Brief. Print the data exactly as written, but leave out each picture.

Material shown.
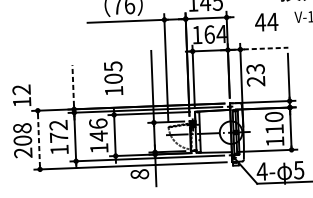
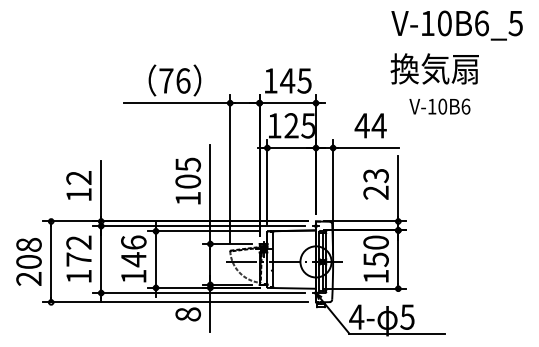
text: (266, 22) -> (370, 125), moved
text: (215, 34) -> (299, 125), 164 -> 125
line: (266, 48) -> (368, 148), dashed -> solid
text: (255, 75) -> (375, 184), moved
text: (113, 78) -> (187, 180), moved
line: (73, 85) -> (101, 188), dashed -> solid
text: (21, 95) -> (78, 185), moved
text: (274, 129) -> (375, 259), 110 -> 150
line: (39, 139) -> (51, 261), dashed -> solid

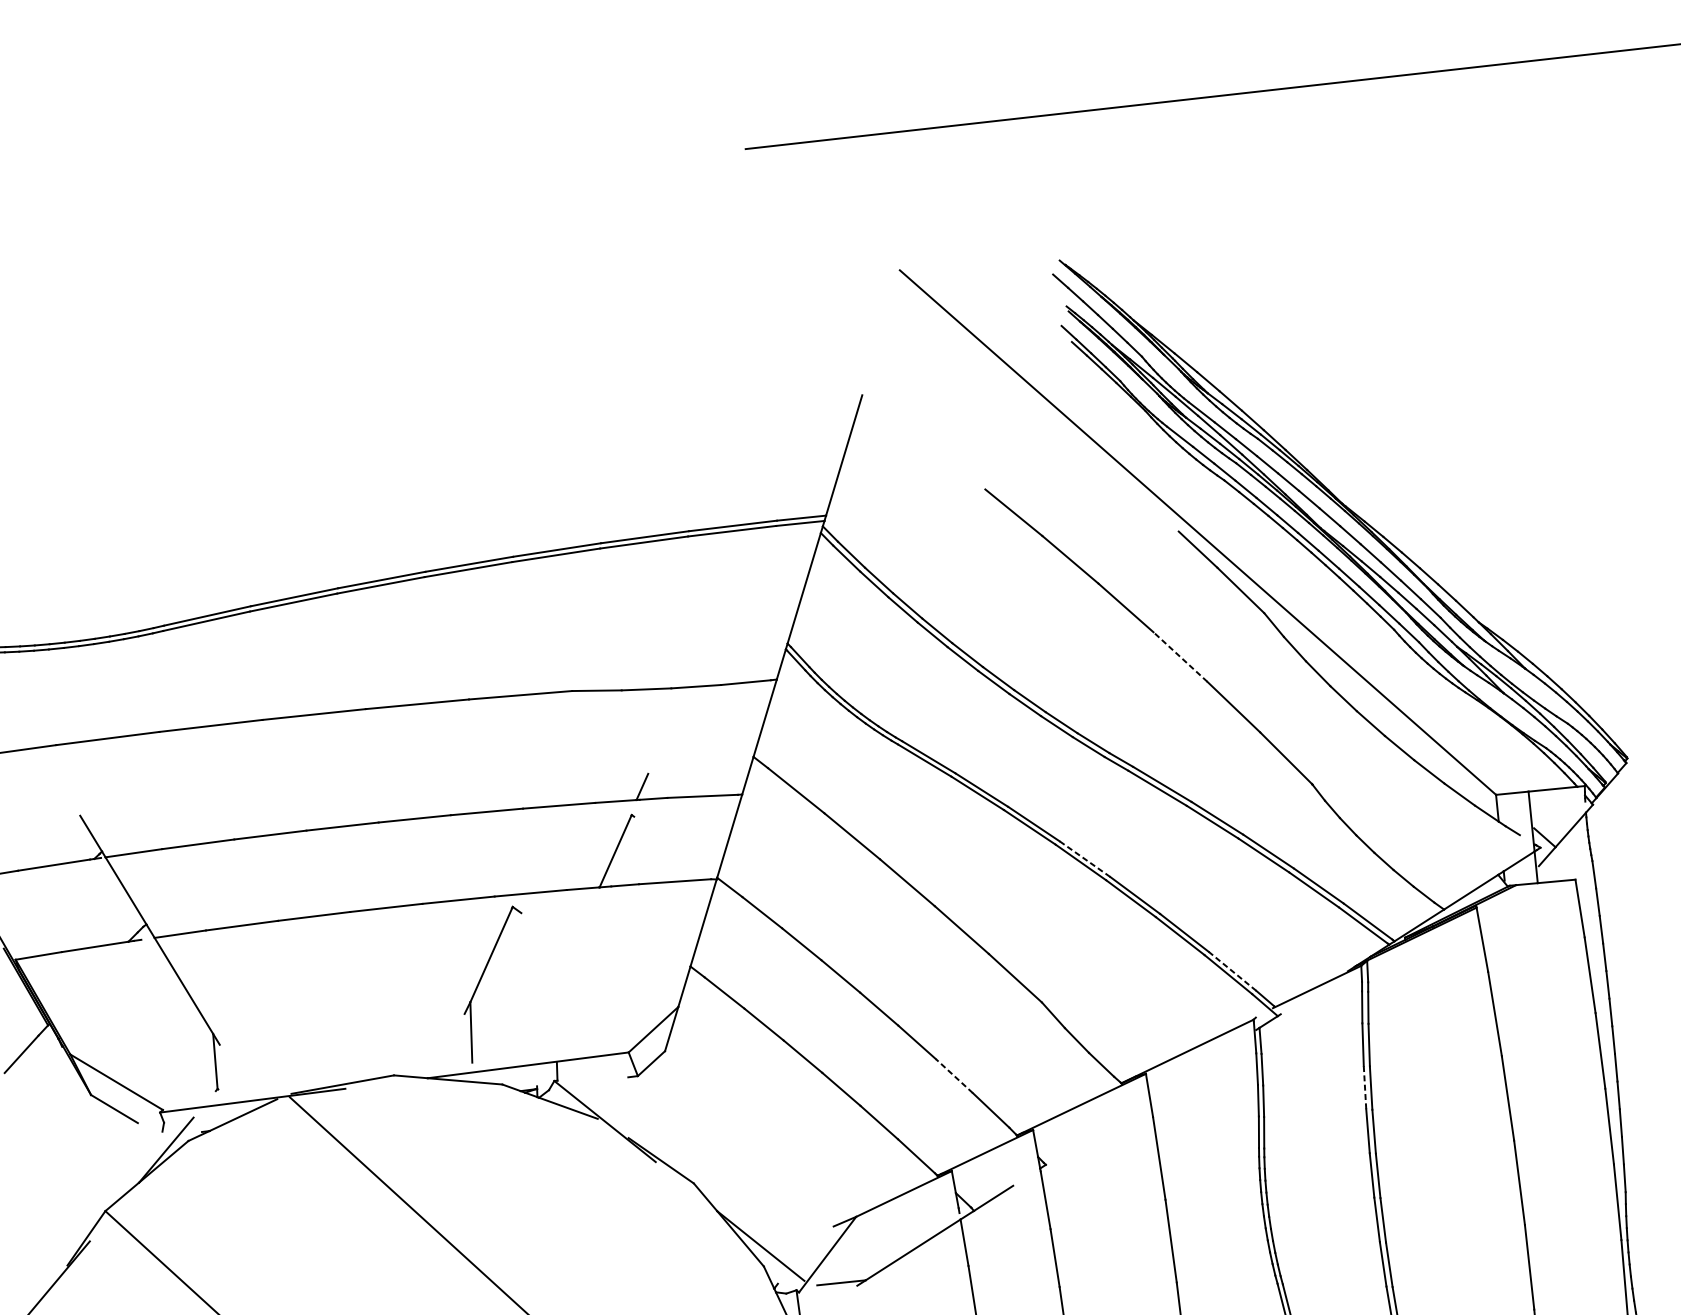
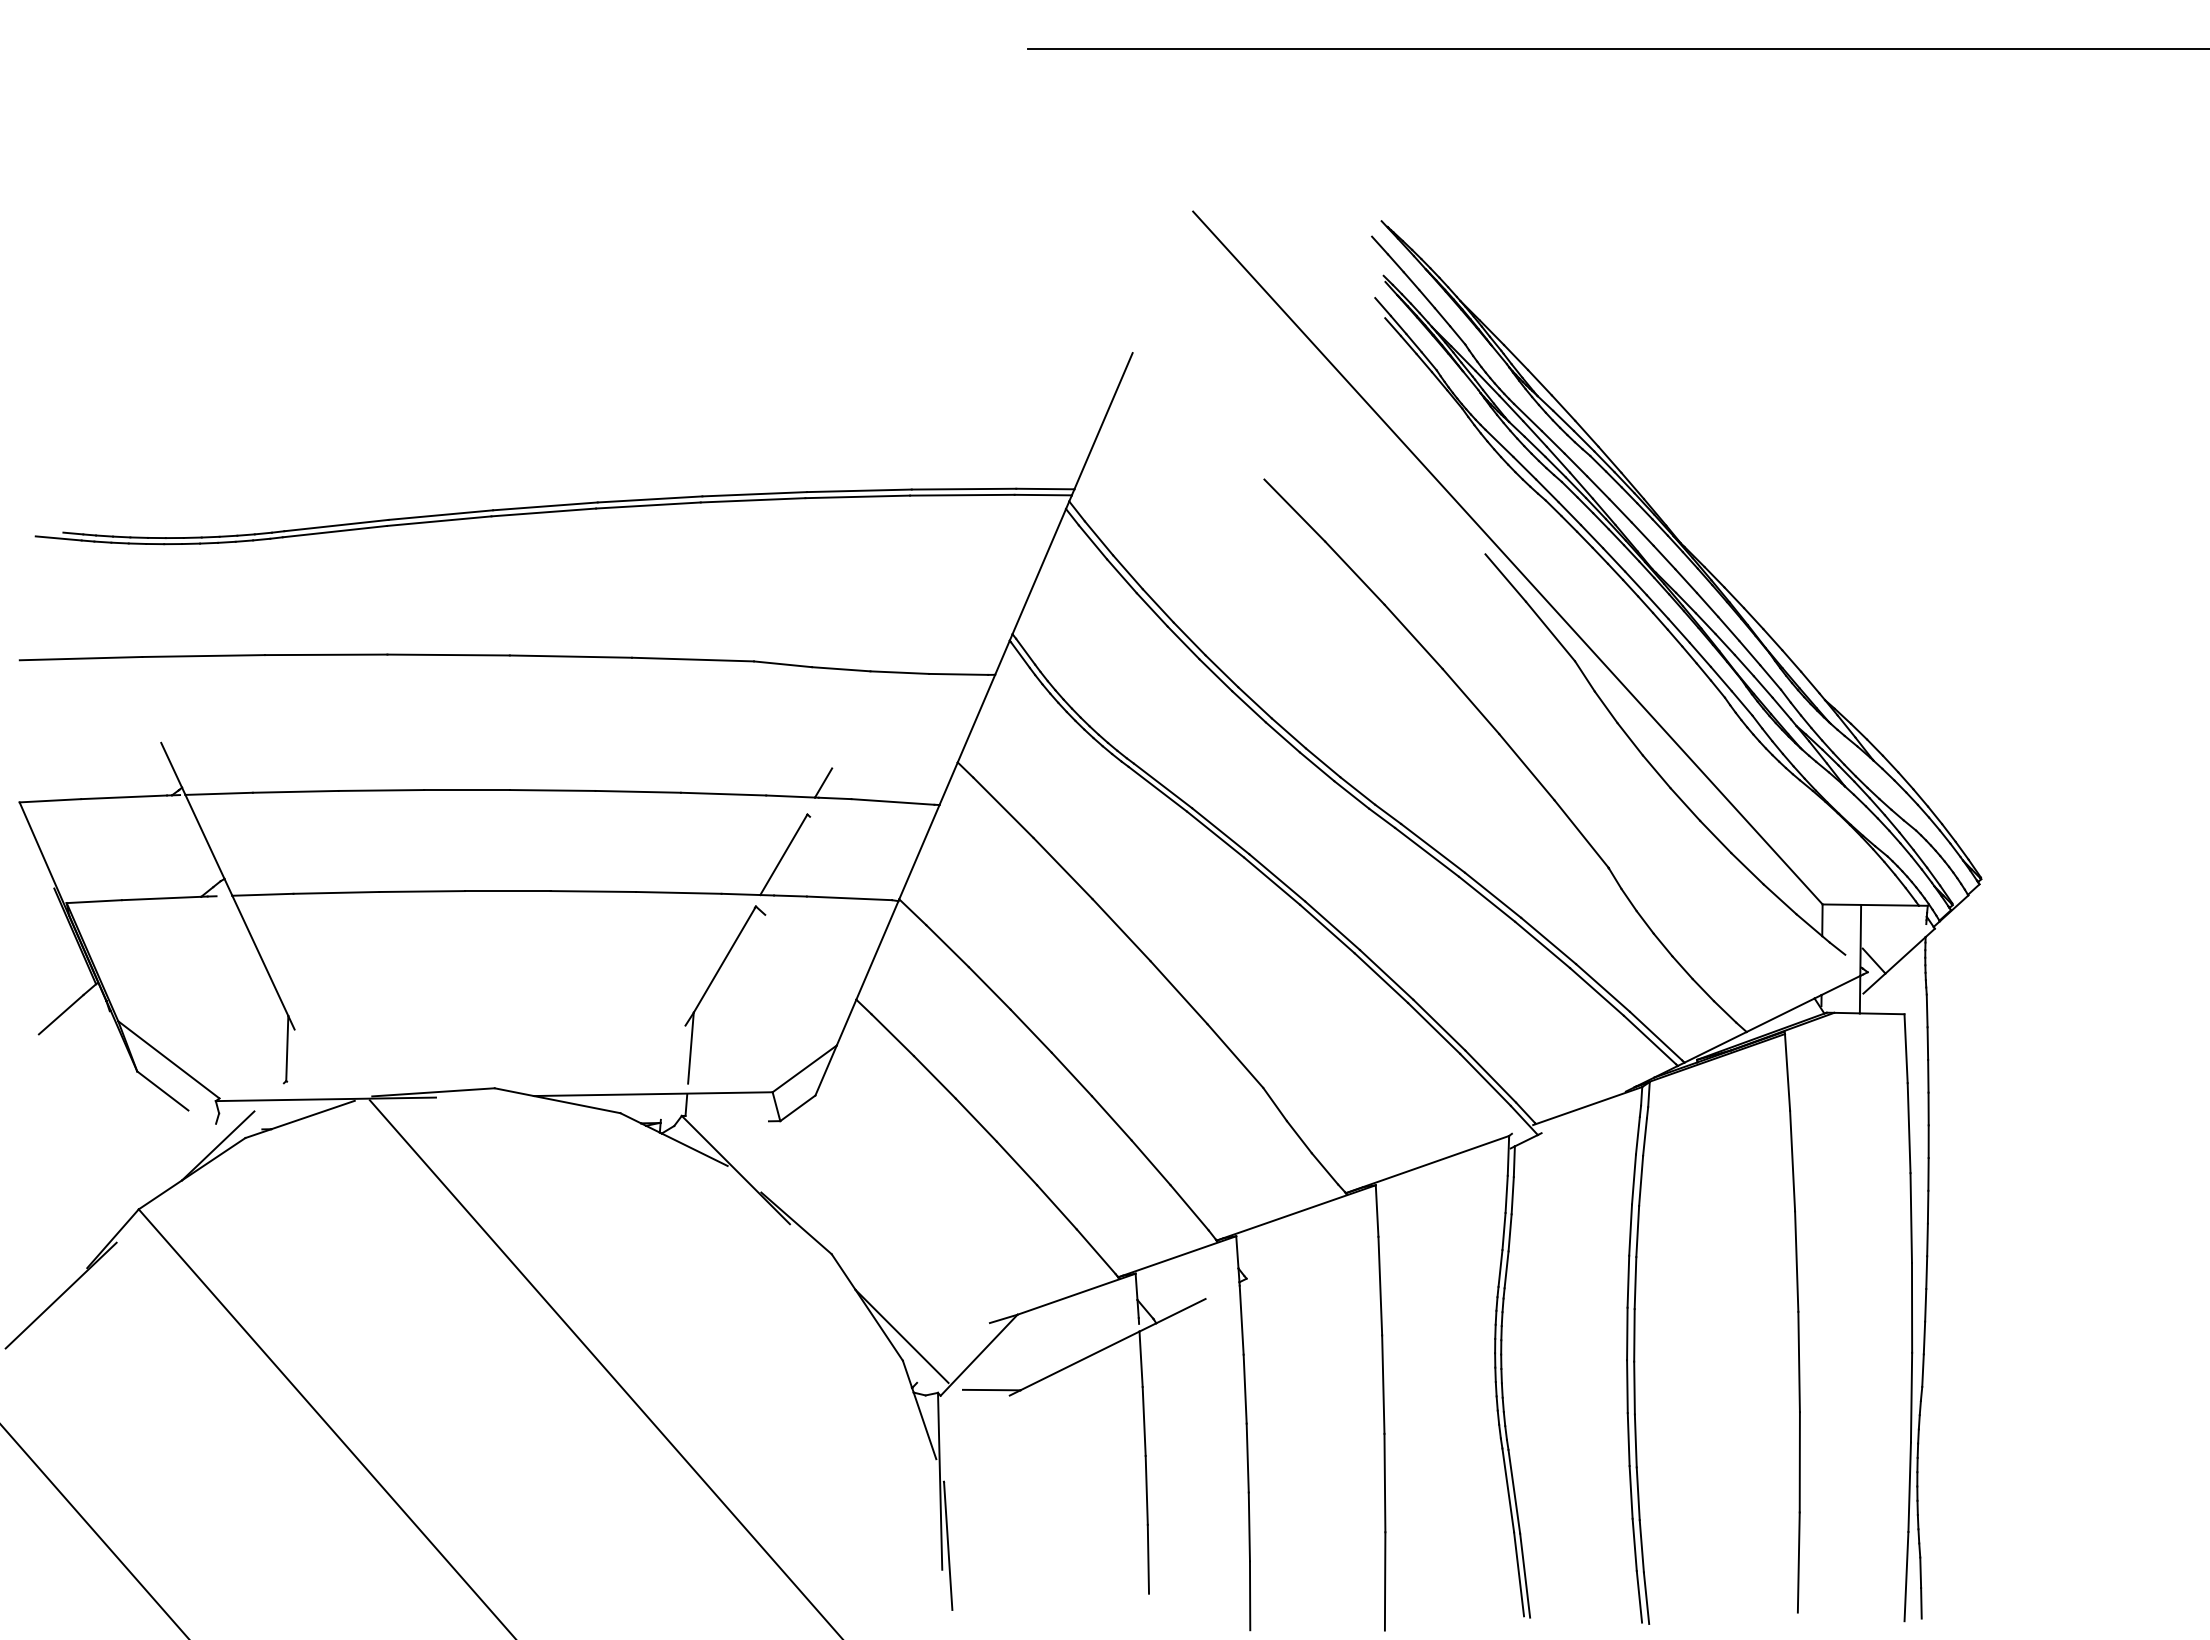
line: (1180, 657) -> (1470, 701), dashed -> solid
line: (1084, 858) -> (1332, 925), dashed -> solid
line: (1232, 971) -> (1490, 1076), dashed -> solid
part: (481, 978) -> (710, 986), moved
line: (954, 1075) -> (1151, 1162), dashed -> solid
line: (1364, 1087) -> (1630, 1230), dashed -> solid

Problem solution.
text: (266, 22) -> (370, 125), moved
text: (215, 34) -> (299, 125), 164 -> 125
line: (266, 48) -> (368, 148), dashed -> solid
text: (255, 75) -> (375, 184), moved
text: (113, 78) -> (187, 180), moved
line: (73, 85) -> (101, 188), dashed -> solid
text: (21, 95) -> (78, 185), moved
text: (274, 129) -> (375, 259), 110 -> 150
line: (39, 139) -> (51, 261), dashed -> solid

line: (1180, 657) -> (1470, 701), dashed -> solid
line: (1084, 858) -> (1332, 925), dashed -> solid
line: (1232, 971) -> (1490, 1076), dashed -> solid
part: (481, 978) -> (710, 986), moved
line: (954, 1075) -> (1151, 1162), dashed -> solid
line: (1364, 1087) -> (1630, 1230), dashed -> solid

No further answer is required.